:: Exercise requirements ::
Only the lines that include "About" should be copied from the data below.

:: Extracted records ::
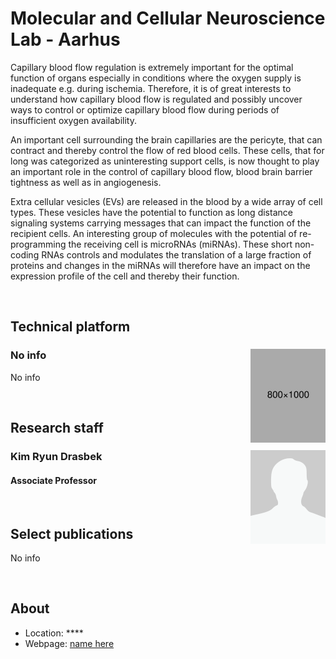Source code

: [//]: # (Title/laboratory name)
[//]: # (How to edit: Write your title after "#")
# Molecular and Cellular Neuroscience Lab - Aarhus

[//]: # (Laboratory text)
[//]: # (How to edit: Write a short description below this)
Capillary blood flow regulation is extremely important for the optimal function of organs especially in conditions where the oxygen supply is inadequate e.g. during ischemia. Therefore, it is of great interests to understand how capillary blood flow is regulated and possibly uncover ways to control or optimize capillary blood flow during periods of insufficient oxygen availability.

An important cell surrounding the brain capillaries are the pericyte, that can contract and thereby control the flow of red blood cells. These cells, that for long was categorized as uninteresting support cells, is now thought to play an important role in the control of capillary blood flow, blood brain barrier tightness as well as in angiogenesis.

Extra cellular vesicles (EVs) are released in the blood by a wide array of cell types. These vesicles have the potential to function as long distance signaling systems carrying messages that can impact the function of the recipient cells. An interesting group of molecules with the potential of re-programming the receiving cell is microRNAs (miRNAs). These short non-coding RNAs controls and modulates the translation of a large fraction of proteins and changes in the miRNAs will therefore have an impact on the expression profile of the cell and thereby their function.


[//]: # (Layout - Linebreak \(Do not remove\)) 
<br /> 




[//]: # (Subtitle/technical platform - Try to keep consistent with other groups/descriptions.)
## Technical platform

[//]: # (Apparatus name)
[//]: # (How to edit: Write name of apparatus after "###" and edit image by altering the path after "img scr=". Do not edit align or height.)
### No info <img src="graphics/placeholder.png" align="right" height="150"/>

[//]: # (Apparatus description)
[//]: # (How to edit: Write description of method below this) 
No info



[//]: # (Layout - Linebreak \(Do not remove\)) 
<br />




[//]: # (Subtitle/research staff - Try to keep consistent with other groups/descriptions.)
## Research staff

[//]: # (Person name)
[//]: # (How to edit: Write person name after "###". Write location of image after "img scr=". Do not edit align, height or width.)
###  Kim Ryun Drasbek <img src="graphics/placeholder_staff.png" align="right" height="150" width="120"/>

[//]: # (Person title)
[//]: # (How to edit: Write title of person after "####".) 
#### Associate Professor

[//]: # (Person description)
[//]: # (How to edit: Write description of person below this) 

<br />




[//]: # (Subtitle/Publications - Try to keep consistent with other groups/descriptions.)
[//]: # (How to edit: Write article name within [] and link within \(\). Use APA biblography/reference style.) 
## Select publications
No info


[//]: # (Layout - Linebreak \(Do not remove\)) 
<br />





[//]: # (Subtitle/About - Try to keep consistent with other groups/descriptions.)
[//]: # (How to edit: Write appropriate info after the "*".) 
## About
* Location: ****
* Webpage: [name here](www.example.dk)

:: Response ::
[//]: # (Subtitle/About - Try to keep consistent with other groups/descriptions.)
## About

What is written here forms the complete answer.